Healthcare GlossaryPrior Authorization
Revenue Cycle

Prior Authorization (PA)

Prior authorization is the payer process requiring providers to obtain advance approval before delivering certain services, procedures, medications, or referrals — representing one of the largest administrative burdens in US healthcare.

What is Prior Authorization?

Prior authorization (PA), also called pre-authorization, pre-certification, or pre-approval, is a utilisation management tool used by health insurers requiring providers to obtain approval from the payer before delivering specified services. Payers use PA to confirm that services are medically necessary, clinically appropriate, and covered under the patient's benefit plan before agreeing to reimburse them. The AMA reports that physicians and their staff spend an average of 13 hours per week managing PA requests.

CMS Turnaround Time Requirements

CMS has established regulatory turnaround time (TAT) requirements for Medicare Advantage and Part D plans:

  • Urgent/Expedited PA: 72 hours (3 calendar days)
  • Standard PA: 7 calendar days
  • Concurrent review (inpatient): Notification within 1 business day of determination

The CMS Prior Authorization Final Rule (CMS-0057-F, effective 2026) requires Medicare Advantage, Medicaid, and CHIP plans to implement FHIR-based PA APIs, provide PA decisions within 72 hours for urgent requests and 7 days for standard requests, and include specific reasons for denial in all PA denial notices.

Gold Carding Programmes

Several states have enacted "gold carding" laws that exempt providers with demonstrated high PA approval rates (typically 90%+ approval over 12 months for specific service categories) from having to obtain PA for those services with that payer. Texas, Oklahoma, Arkansas, Indiana, and other states have passed gold carding legislation.
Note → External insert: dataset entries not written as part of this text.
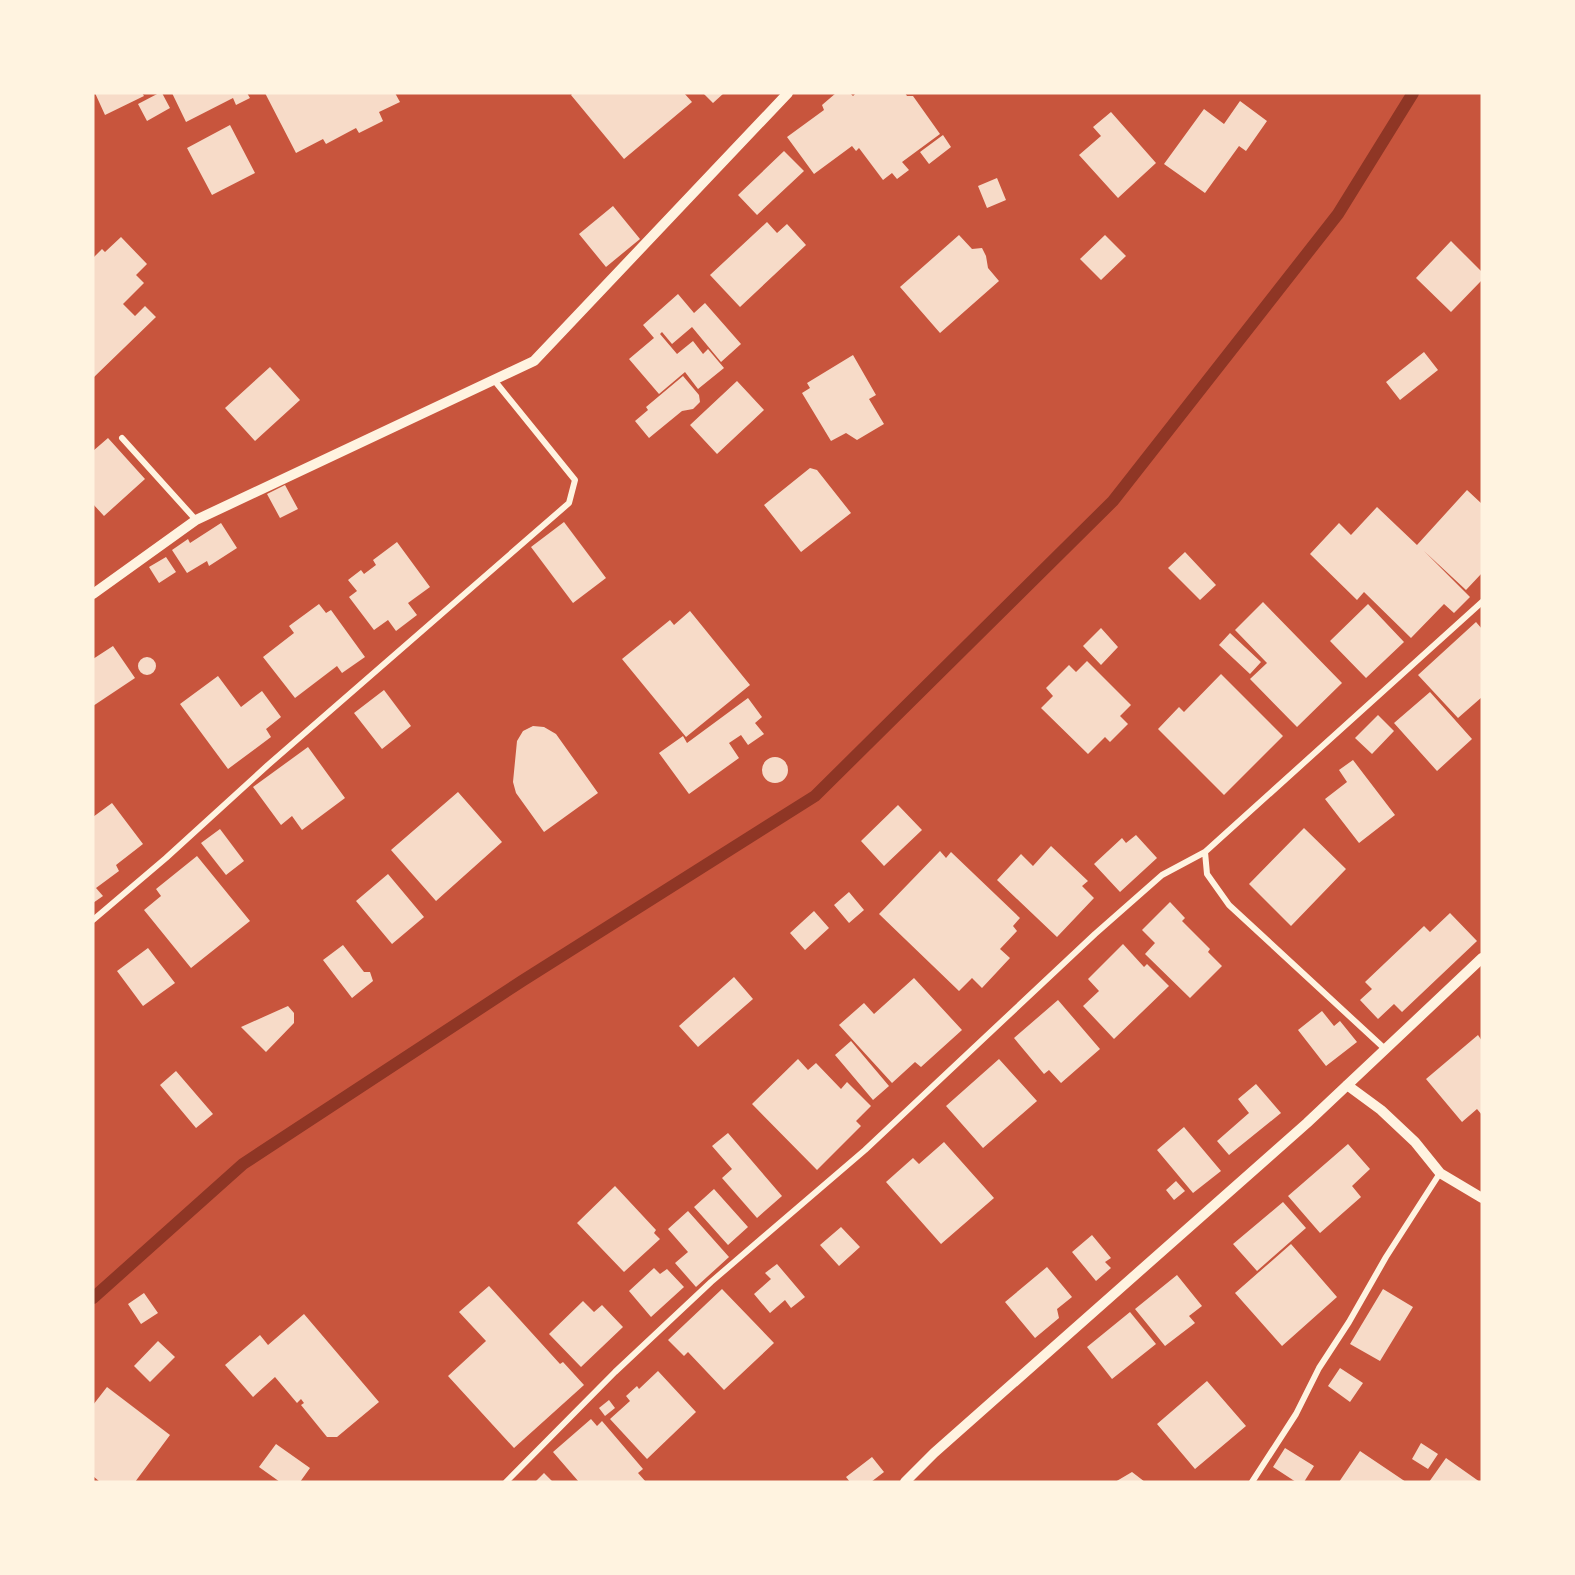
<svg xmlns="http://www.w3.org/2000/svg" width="1575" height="1575" font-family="'Crimson Pro',serif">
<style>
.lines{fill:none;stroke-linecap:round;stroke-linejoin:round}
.stream{stroke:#8f3625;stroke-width:12}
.building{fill:#f7dbc8}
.minor{stroke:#fff3e0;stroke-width:6}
.tertiary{stroke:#fff3e0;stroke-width:10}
</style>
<rect width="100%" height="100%" fill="#c8553d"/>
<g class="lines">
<path class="stream" d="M93 1298 243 1164 522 981 815 796 1113 501 1338 214 1413 93"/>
</g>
<path class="building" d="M95 93H142L144 96 105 115Z
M159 93H162L170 108 147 121 138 104Z
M172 93H247L250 98 236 105 233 98 186 122Z
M265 93H395L400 102 379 112 383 121 359 133 356 128 326 144 323 139 296 153Z
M573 93H684L692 102 624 159 571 95Z
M703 93H724L713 103Z
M836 93H850L853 96 856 93H905L907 96H913L940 134 902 162 909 170 897 179 892 173 883 180 859 148 856 151 852 146 814 174 787 137 824 110 822 105Z
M1240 101 1267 121 1246 151 1239 146 1205 193 1164 164 1204 109 1224 124Z
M1111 112 1156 163 1118 198 1079 155 1101 136 1093 127Z
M230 125 255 173 212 195 187 148Z
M943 135 951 147 929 164 920 152Z
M784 151 804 171 757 215 738 195Z
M997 178 1006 200 987 208 978 186Z
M613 206 640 239 606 267 579 234Z
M767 222 777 233 787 224 806 245 740 307 710 275Z
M959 235 972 249 982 248 986 256 988 268 999 281 940 333 900 287Z
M1105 235 1126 256 1101 280 1080 259Z
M121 237 147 264 136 275 144 283 123 304 135 316 145 306 156 317 93 378V258L102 249 105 252Z
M1451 241 1482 272V280L1451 312 1416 278Z
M678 294 694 313 705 303 741 344 721 362 692 327 672 344 662 332 660 334 677 354 693 341 703 354 708 349 724 368 698 389 685 372 659 394 629 359 654 338 643 325Z
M1424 352 1438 370 1400 400 1386 382Z
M853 355 876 395 869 399 884 424 857 440 846 433 831 441 802 393 810 388 807 383Z
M270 367 300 400 255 441 225 408Z
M683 376 699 395 700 402 693 409 682 411 649 438 635 421 648 410 646 407Z
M737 381 764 410 717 454 690 425Z
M108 438 145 479 104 516 93 504V451Z
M810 468 817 470 851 513 801 552 764 505Z
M285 485 298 509 280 518 267 494Z
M1467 490 1482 504V573L1466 590 1424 551 1470 597 1454 613 1444 604 1411 638 1364 592 1357 600 1310 554 1339 523 1351 535 1377 507 1417 545Z
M564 522 606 578 573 603 531 547Z
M221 523 237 548 209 566 207 561 187 573 172 550 188 539 190 543Z
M397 542 430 587 408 603 417 615 396 631 388 620 374 630 349 597 357 591 348 580 361 570 364 574 376 565 373 560Z
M1185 552 1216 585 1200 600 1168 568Z
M166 557 176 572 159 583 149 567Z
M1263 602 1342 683 1297 727 1250 679 1267 663 1235 630Z
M319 604 326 613 331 610 365 657 342 673 337 666 295 698 263 657 294 633 289 626Z
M1368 604 1404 642 1366 678 1330 641Z
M690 611 750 685 686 737 622 659 670 620 674 625Z
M1476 622 1482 629V697L1458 718 1418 675Z
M1101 628 1118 647 1101 665 1083 646Z
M1230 633 1261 662 1250 674 1219 645Z
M113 646 135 678 93 706V659Z
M138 666a9 9 0 1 1 18 0a9 9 0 1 1-18 0Z
M1087 661 1131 705 1120 716 1128 724 1110 742 1105 737 1088 754 1041 708 1053 696 1046 688 1069 665 1076 672Z
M1221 674 1283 736 1224 795 1158 729 1179 707 1184 712Z
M218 676 241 707 262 691 281 717 266 729 271 737 228 769 180 704Z
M384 690 411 726 382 749 354 713Z
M1430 692 1472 739 1437 771 1394 723Z
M748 698 762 717 755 723 764 734 748 745 741 735 729 743 739 758 689 794 659 753 683 736 687 743Z
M1378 715 1394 731 1372 754 1355 738Z
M533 726 544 727 556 734 598 793 544 832 516 793 513 782 517 741 523 731Z
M308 747 345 798 302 830 292 816 281 825 253 787Z
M762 770a13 13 0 1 1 26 0a13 13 0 1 1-26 0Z
M1353 760 1395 815 1359 843 1325 799 1347 782 1339 770Z
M458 792 502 842 436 901 391 850Z
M112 803 143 844 116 865 119 871 96 888 103 896 93 903V817Z
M898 805 922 830 884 866 861 841Z
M1304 828 1346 869 1291 926 1249 884Z
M220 829 244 861 226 875 201 843Z
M1136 835 1157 858 1120 892 1094 864 1122 838 1126 843Z
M1051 846 1088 881 1082 886 1094 898 1057 937 997 880 1021 854 1033 866Z
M940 851 946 858 951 852 1020 918 1013 926 1017 931 1000 949 1010 958 982 988 972 978 959 991 879 914Z
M197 856 250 921 191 968 144 910 161 896 156 889Z
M388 874 424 917 392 944 356 901Z
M849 892 864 910 849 923 834 905Z
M1170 902 1185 918 1182 921 1210 949 1208 952 1222 966 1190 998 1145 954 1155 943 1142 930Z
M814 911 829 928 805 950 790 933Z
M1450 913 1477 941 1402 1012 1394 1004 1378 1019 1360 1000 1372 989 1365 982 1424 926 1430 932Z
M1123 944 1144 967 1147 964 1169 986 1114 1039 1083 1006 1099 991 1088 979Z
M343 945 364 972H370L373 981 352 998 323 960Z
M148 948 175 983 143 1006 117 971Z
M734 977 753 999 698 1047 679 1026Z
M914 978 962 1030 921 1067 915 1062 892 1083 839 1025 864 1003 874 1014Z
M1058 1000 1100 1049 1061 1083 1049 1070 1044 1074 1014 1038Z
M288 1006 294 1013V1023L266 1052 241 1027Z
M1322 1011 1334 1026 1340 1021 1357 1042 1326 1066 1298 1030Z
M1478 1035 1482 1041V1115L1477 1109 1462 1122 1426 1079Z
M851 1041 889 1086 873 1100 835 1055Z
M798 1059 808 1070 816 1063 841 1089 847 1082 871 1106 856 1121 861 1126 817 1170 752 1104Z
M999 1059 1037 1101 983 1148 946 1106Z
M176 1071 213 1114 196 1128 160 1085Z
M1256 1084 1281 1113 1229 1155 1217 1141 1249 1113 1238 1099Z
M1184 1127 1221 1171 1193 1193 1157 1150Z
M728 1133 782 1196 757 1218 722 1178 732 1169 712 1146Z
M944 1142 994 1198 941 1244 886 1182 913 1158 919 1164Z
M1348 1144 1370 1169 1352 1186 1361 1197 1320 1233 1288 1196Z
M1176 1181 1185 1191 1174 1200 1166 1190Z
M615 1186 656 1230 654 1233 660 1239 624 1272 577 1223Z
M714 1189 748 1227 728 1245 694 1207Z
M1283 1202 1306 1228 1257 1271 1233 1244Z
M688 1211 729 1257 696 1287 675 1263 688 1252 668 1229Z
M841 1227 860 1247 839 1266 820 1245Z
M1092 1235 1111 1258 1105 1262 1111 1268 1096 1281 1072 1252Z
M1291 1244 1337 1297 1282 1346 1235 1293Z
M777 1264 805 1297 791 1308 785 1300 770 1313 754 1294 771 1279 765 1273Z
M1047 1267 1072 1297 1057 1309 1059 1318 1035 1338 1005 1302Z
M654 1268 660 1274 667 1269 684 1287 651 1317 629 1291Z
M1177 1275 1202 1306 1189 1316 1195 1323 1165 1346 1135 1309Z
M489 1286 560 1364 563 1362 584 1385 514 1448 448 1376 486 1341 459 1312Z
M722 1289 774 1343 724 1390 688 1352 684 1356 668 1340Z
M1383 1289 1413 1307 1380 1361 1350 1344Z
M144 1293 158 1313 141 1324 128 1304Z
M583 1301 594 1312 602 1305 623 1327 581 1367 549 1334Z
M1130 1312 1156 1344 1112 1379 1087 1347Z
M304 1314 379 1402 337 1437H327L301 1405 304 1403 301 1399 297 1403 275 1377 253 1397 225 1365 260 1335 268 1345Z
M158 1341 175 1357 150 1382 134 1366Z
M1340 1368 1363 1383 1350 1402 1328 1386Z
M658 1371 696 1412 647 1459 610 1419 630 1401 626 1396 637 1386 639 1389Z
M1207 1381 1246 1426 1195 1469 1157 1424Z
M107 1387 170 1435 135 1482H100L93 1476V1405Z
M609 1400 615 1408 605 1416 599 1408Z
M591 1419 597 1426 602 1421 643 1469 638 1473 646 1482H579L553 1452Z
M1421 1443 1438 1454 1428 1469 1412 1459Z
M276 1444 310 1468 300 1482H280L259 1467Z
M1285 1448 1314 1466 1304 1482H1296L1273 1467Z
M1360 1451 1406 1482H1339Z
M872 1457 884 1472 871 1482H850L846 1477Z
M1446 1458 1480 1482H1429Z
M1132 1472 1145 1482H1115Z
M544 1473 553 1482H535Z"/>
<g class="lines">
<path class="minor" d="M122 438 196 520
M1205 852 1207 874 1229 905 1385 1049
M93 920 166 858 268 765 569 503 575 480 494 380
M506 1482 615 1372 711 1282 865 1150 1095 934 1162 875 1205 852 1482 602
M1252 1482 1296 1414 1319 1368 1349 1322 1386 1257 1440 1173"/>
<path class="tertiary" d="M93 594 196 520 534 361 788 93
M1347 1085 1381 1110 1415 1142 1440 1173 1482 1198
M905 1482 934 1453 1307 1123 1482 958"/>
</g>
<rect width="1575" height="1575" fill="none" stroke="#fff3e0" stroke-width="189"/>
</svg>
Analytics tracking provider-level PA approval rates by service type and payer are the foundation for qualifying for gold carding programmes.

PA Analytics

Key PA analytics metrics include: PA approval rate by payer and service type, average PA turnaround time vs payer TAT requirements, PA denial reason distribution, appeal success rate, and revenue at risk from pending PAs. Practices should track the proportion of denials that are overturned on appeal — a high appeal reversal rate (> 40%) indicates the PA was likely medically appropriate and the initial denial was administrative rather than clinical.